Good chance that me and family (wife and 2 kids, 1 and 3) will be leaving rainy London for Dubai. Any advice on where to live would be welcome - office will be on Sheikh Zayed rd, so presumably Jumeirah or similar. Would like something close to beach, prob 4 bedroom villa, preferably with pool - ideally in an area popular with ex-pats who have kids (important to me that my wife makes friends quickly etc). Good nursey school nearby would help.

Any general thoughts from anyone who has done this with young kids would also be very welcome.

Cheers all.


----------



## Geordie Armani (Jan 24, 2008)

what budget do you have for accomodation, that makes all the difference


----------



## Elphaba (Jan 24, 2008)

And where on SZR? It is a long road.


----------



## plaq (Mar 13, 2008)

Thanks. Near Capricorn Tower on SZ road. On budget, I'm still waiting for package details but usual company policy for senior positions is to provide a comparable level of housing in a comparable area. Current house is valued at around GBP700,000. I would expect to get a housing allowance, which perhaps I could top up if I want something better.

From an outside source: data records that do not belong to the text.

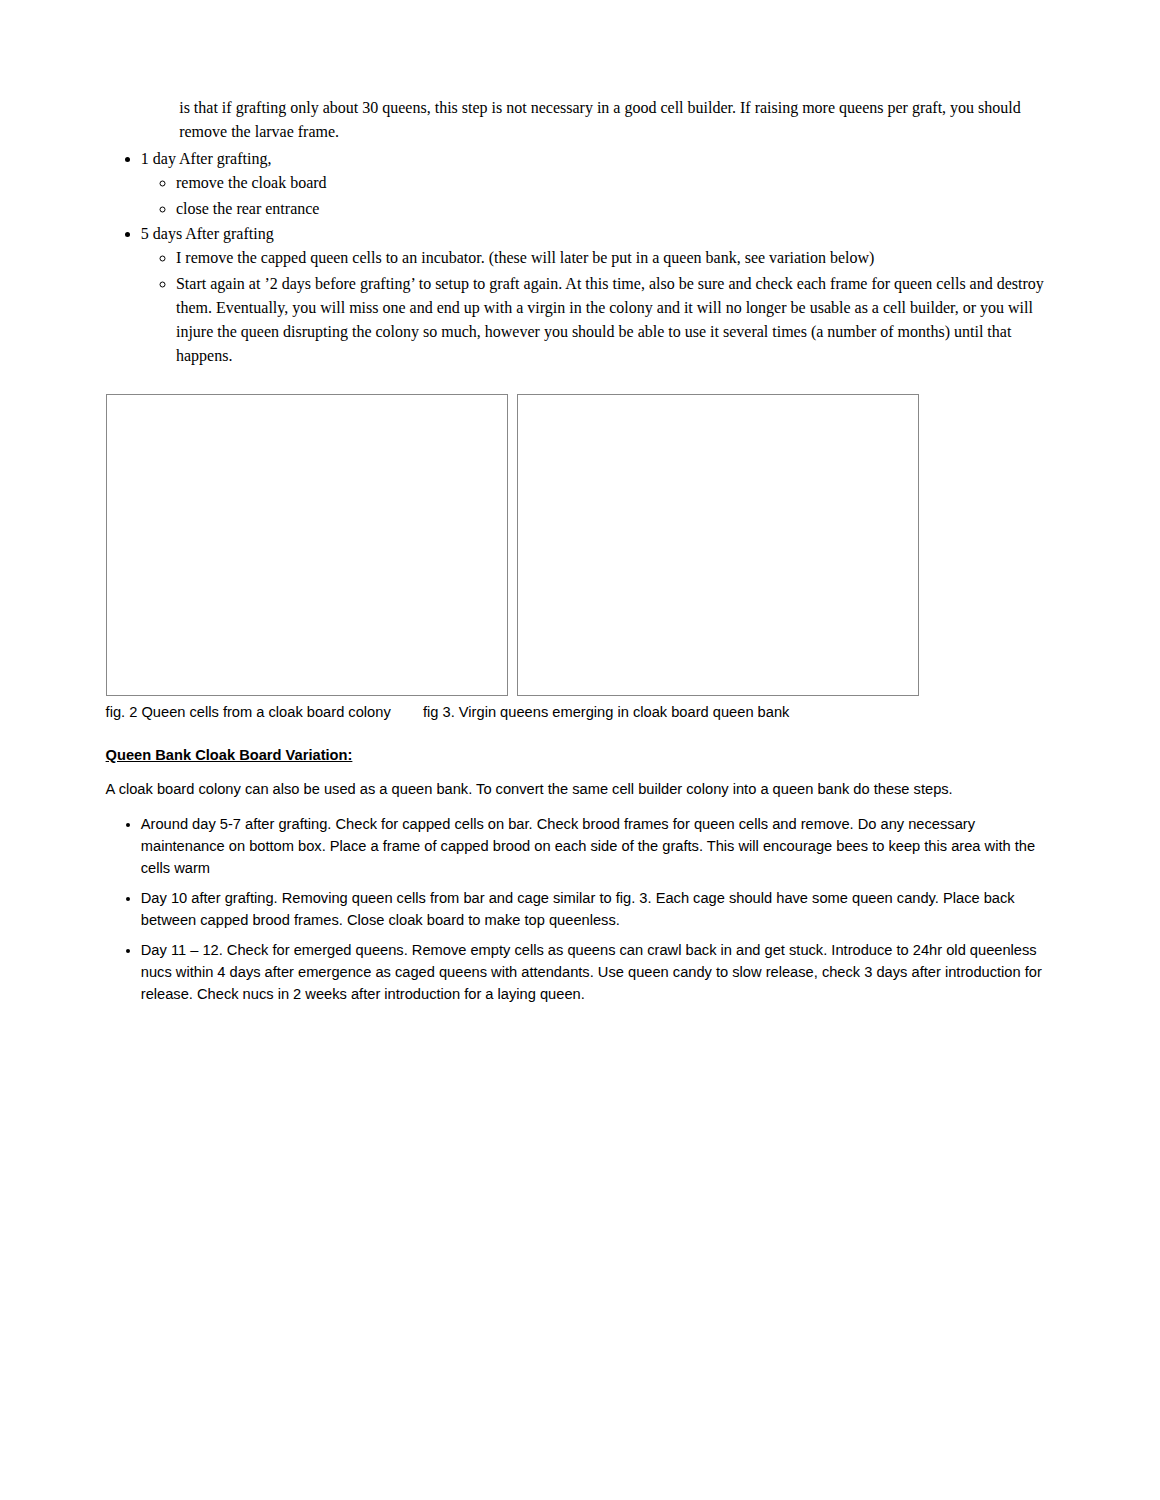is that if grafting only about 30 queens, this step is not necessary in a good cell builder. If raising more queens per graft, you should remove the larvae frame.
1 day After grafting,
remove the cloak board
close the rear entrance
5 days After grafting
I remove the capped queen cells to an incubator. (these will later be put in a queen bank, see variation below)
Start again at ’2 days before grafting’ to setup to graft again. At this time, also be sure and check each frame for queen cells and destroy them. Eventually, you will miss one and end up with a virgin in the colony and it will no longer be usable as a cell builder, or you will injure the queen disrupting the colony so much, however you should be able to use it several times (a number of months) until that happens.
fig. 2 Queen cells from a cloak board colony fig 3. Virgin queens emerging in cloak board queen bank
Queen Bank Cloak Board Variation:
A cloak board colony can also be used as a queen bank. To convert the same cell builder colony into a queen bank do these steps.
Around day 5-7 after grafting. Check for capped cells on bar. Check brood frames for queen cells and remove. Do any necessary maintenance on bottom box. Place a frame of capped brood on each side of the grafts. This will encourage bees to keep this area with the cells warm
Day 10 after grafting. Removing queen cells from bar and cage similar to fig. 3. Each cage should have some queen candy. Place back between capped brood frames. Close cloak board to make top queenless.
Day 11 – 12. Check for emerged queens. Remove empty cells as queens can crawl back in and get stuck. Introduce to 24hr old queenless nucs within 4 days after emergence as caged queens with attendants. Use queen candy to slow release, check 3 days after introduction for release. Check nucs in 2 weeks after introduction for a laying queen.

Sorry to be so vague, but the package is always the last thing you get.


----------



## Elphaba (Jan 24, 2008)

You will be working in the main built up section.

When moving to Dubai, don't accept anything until you know your package is sufficient. Rent is very high, especially if you are after a 4-bed villa with pool near the beach, supposing you will be able to find something suitable. You'd probably want to be in Jumeirah or Umm Sequim.

Let's hope your housing allowance is very high indeed.


----------



## plaq (Mar 13, 2008)

Cheers. What would you estimate on annaul rent, 350,000?


----------



## Elphaba (Jan 24, 2008)

More for those areas.

If you want a private pool you will be looking at anything from AED 400 - 500k per annum, I reckon. Less if you are happy to share a pool, or live elsewhere.


----------



## plaq (Mar 13, 2008)

Crazy! i'll post details of the package once i have it and would appreciate your comments.


----------



## Elphaba (Jan 24, 2008)

Please do. Best to get it right from outset!


----------



## Geordie Armani (Jan 24, 2008)

yes the rents are mental in that part of town, and availability is short too. Good luck with the package, do get back to us for advice, it can save alot of hassle in the long run


----------



## suzieq (Apr 26, 2008)

Hi
My sisiter lives in Dubai and lives in the Arabian Ranches since moving to to Dubai in Dec 2005 which is where many of the British Ex Pats live it is about 20 mins from SZR but is a nice comminity with communal pools in each complex. There is a mixture of villas from 2 bed up to 6 bed. The rent you will be looking it will be between £36k to £40k. I am also hoping to move out to Dubai very soon with my family and will be looking at renting in the Ranches thats how I know the prices been looking!!!
Good Luck
Suzie


----------



## plaq (Mar 13, 2008)

Found a modern 4 bed villa with pool in Jumeriah 1 for 380,000 which is not cheap but I think we are probabaly quite lucky becuase I looked at some places in less desirable areas which were much more.

Good luck finding something - best approach is to arrange an intensive schedule with as many agents as you can get your hands on...


----------



## KanD (Apr 26, 2008)

Ranches is OK, although not my 'cup of tea' and is nowhere near the beach. if it has to be the beach then Jumeirah or Umm Suqeim is the only choices really. We are in the Green Community which is excellent, especially for families and is all self contained with restaurants, bars and parks and swimming pools which are nearly always deserted!! Nursery also.


----------